VIENNA (AFP) -OPEC’s decision against cutting oil production, despite a global glut in supplies, triggered a five-dollar collapse in crude prices and prompted a fall in early trading on Asian markets.
The cartel opted to stick by its output target, even after prices have plunged by 35 per cent in value since June.
The 12-nation cartel “decided to maintain the production level of 30 million barrels per day” where it has stood for three years, the Organization of Petroleum Exporting Countries said in a communique.
OPEC Secretary-General Abdullah El-Badri said the cartel would sit tight before the next output meeting scheduled for June in Vienna, where it is headquartered.
“We have to wait and see how the market will settle,” he told the meeting’s closing press conference. As I said many times… we don’t want to panic.”
Going into the latest meeting, OPEC faced pressure from its poorer members, notably Venezuela, to cut output as collapsing prices slashed their precious revenues.

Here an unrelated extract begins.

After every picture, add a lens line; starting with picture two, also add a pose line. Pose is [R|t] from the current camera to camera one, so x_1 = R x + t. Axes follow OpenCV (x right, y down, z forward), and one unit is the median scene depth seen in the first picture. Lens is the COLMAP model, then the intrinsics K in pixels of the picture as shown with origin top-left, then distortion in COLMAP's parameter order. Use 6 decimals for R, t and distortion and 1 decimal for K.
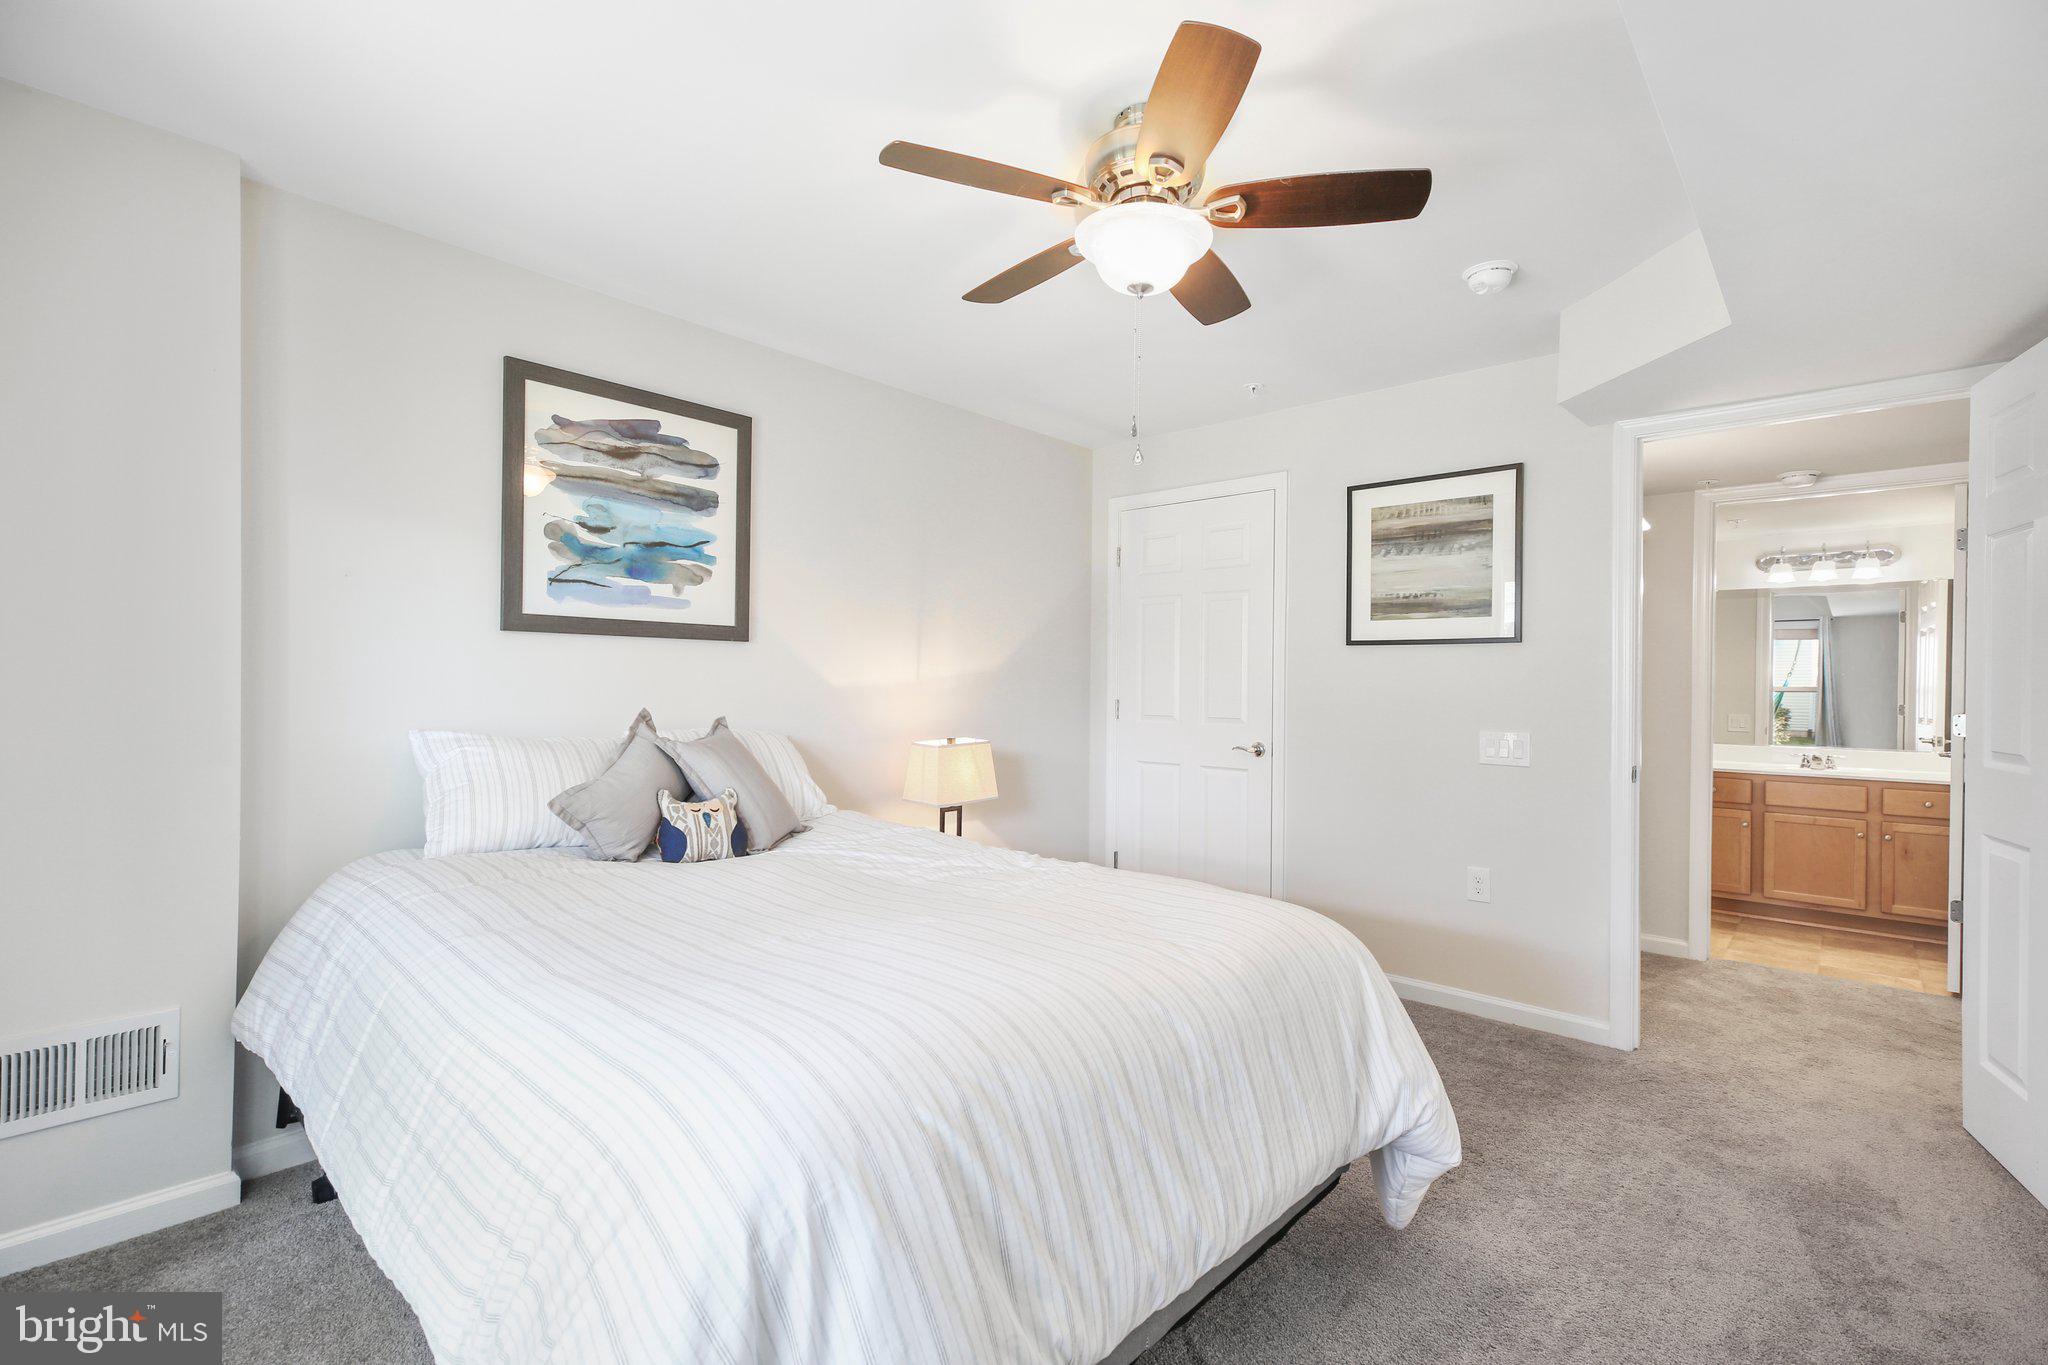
lens RADIAL K [[919.6, 0, 1018.7], [0, 919.6, 680.5], [0, 0, 1]] dist [0.004341, 0.000073]
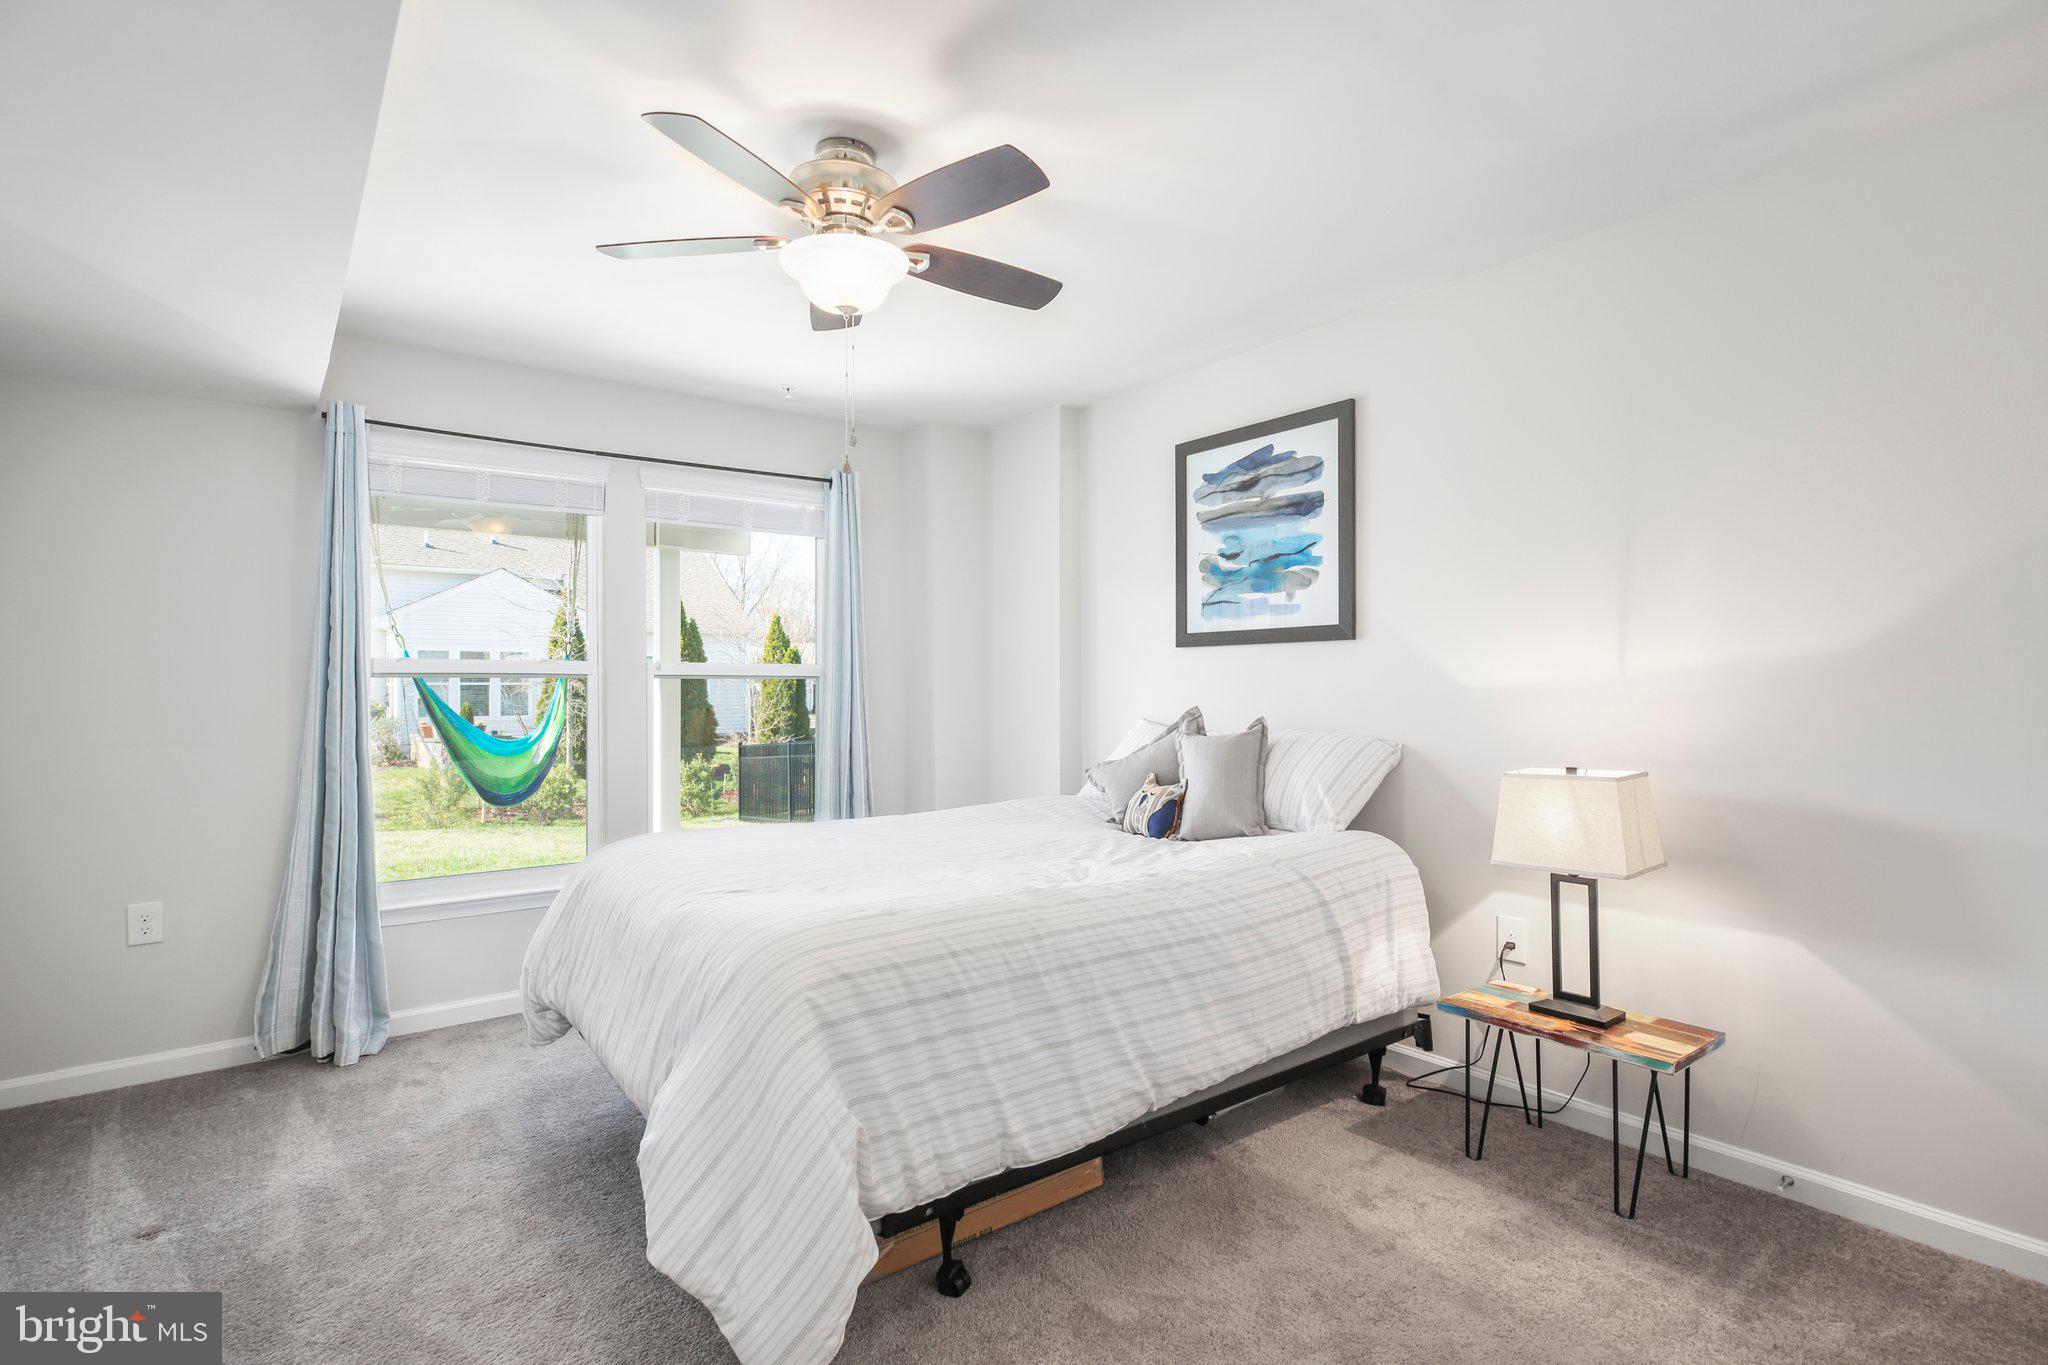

However, its powerful Gulf members rejected calls to turn down the taps unless they are guaranteed market share in the highly competitive arena, particularly in the United States, where a flood of cheaper oil from shale rock has contributed to the global oversupply.
Venezuelan President Nicolas Maduro said Thursday he would keep pushing OPEC to cut oil output to boost sliding crude prices
“We have not succeeded yet, but… we will continue to try until prices return to where they should be, at around $100 per barrel,” Maduro said in a televised address. OPEC’s decision sent world oil prices tumbling to fresh four-year lows.
US benchmark West Texas Intermediate for January delivery was at $68.76 a barrel in mid-morning trade on Friday, down 29 cents from its settle price in electronic trading in New York.
Brent crude for January dropped 27 cents to $72.31.